Banks filed more than 64,000 Suspicious Activity Reports referencing COVID-19 and related stimulus programs—about 71% of all coronavirus-related SAR filings, Financial Crimes Enforcement Network Director Ken Blanco said today. A majority of these SARs referenced suspected fraud against federal or state relief programs.
“The most common trend we see in COVID-19 related SARs involved fraudsters targeting multiple COVID-19 related government stimulus programs, employing money mules and cyber techniques,” Blanco said. “Stimulus programs intended to benefit both individual taxpayers and small businesses have been targeted for fraud, with multiple [ACH] payments disbursed to a single account representing the most common financial pattern reported in SARs.”

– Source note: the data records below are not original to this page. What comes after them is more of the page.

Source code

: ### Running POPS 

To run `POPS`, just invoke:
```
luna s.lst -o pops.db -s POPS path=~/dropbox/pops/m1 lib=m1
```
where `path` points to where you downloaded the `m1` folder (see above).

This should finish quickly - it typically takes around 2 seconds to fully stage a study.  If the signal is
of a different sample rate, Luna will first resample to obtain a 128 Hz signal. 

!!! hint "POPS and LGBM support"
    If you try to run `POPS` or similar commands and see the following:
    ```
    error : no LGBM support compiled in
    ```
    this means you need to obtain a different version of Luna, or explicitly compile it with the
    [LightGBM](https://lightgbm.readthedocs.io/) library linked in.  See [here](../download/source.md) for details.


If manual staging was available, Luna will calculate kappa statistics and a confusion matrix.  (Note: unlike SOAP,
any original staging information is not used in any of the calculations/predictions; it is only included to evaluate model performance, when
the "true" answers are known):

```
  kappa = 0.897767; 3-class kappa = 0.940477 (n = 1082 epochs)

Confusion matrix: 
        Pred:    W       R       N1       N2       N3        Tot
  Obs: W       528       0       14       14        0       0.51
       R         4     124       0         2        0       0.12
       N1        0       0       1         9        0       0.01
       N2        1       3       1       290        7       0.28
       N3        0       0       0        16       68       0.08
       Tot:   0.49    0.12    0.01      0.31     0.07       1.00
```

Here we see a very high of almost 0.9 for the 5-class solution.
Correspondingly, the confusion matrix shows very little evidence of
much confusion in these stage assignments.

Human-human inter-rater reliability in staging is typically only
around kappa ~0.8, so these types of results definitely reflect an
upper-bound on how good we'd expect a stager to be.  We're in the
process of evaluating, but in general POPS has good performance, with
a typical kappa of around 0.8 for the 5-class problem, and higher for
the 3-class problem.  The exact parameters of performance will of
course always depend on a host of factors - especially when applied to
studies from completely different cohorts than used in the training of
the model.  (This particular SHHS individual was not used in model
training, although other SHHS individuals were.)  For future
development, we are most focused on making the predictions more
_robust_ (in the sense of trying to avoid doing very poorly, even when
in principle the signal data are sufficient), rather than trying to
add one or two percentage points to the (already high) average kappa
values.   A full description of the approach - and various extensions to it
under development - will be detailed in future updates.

He urged banks to be as specific as possible when filing SARs related to COVID-19, noting that “vague references to ‘stimulus’ or ‘CARES Act’ or ‘benefit’ in SARs hinder our ability to get the information into the hands of the right team.” For example, if suspicious activity is related to an ACH payment from a state unemployment insurance program, banks should clearly mention “COVID-19 Unemployment Insurance Fraud” in field two of the SAR as well as the narrative, he said. “The more specific you are in your SAR narrative, the faster it will get to the right investigators.”
Blanco also discussed FinCEN’s recent advance notice of proposed rulemaking seeking public feedback on potential changes to the Bank Secrecy Act that would enhance the overall effectiveness of banks’ anti-money laundering programs. Calling the ANPR a “national conversation starter,” and urged banks to “think about the modernization of the AML regime in general and provide us with that feedback, too.”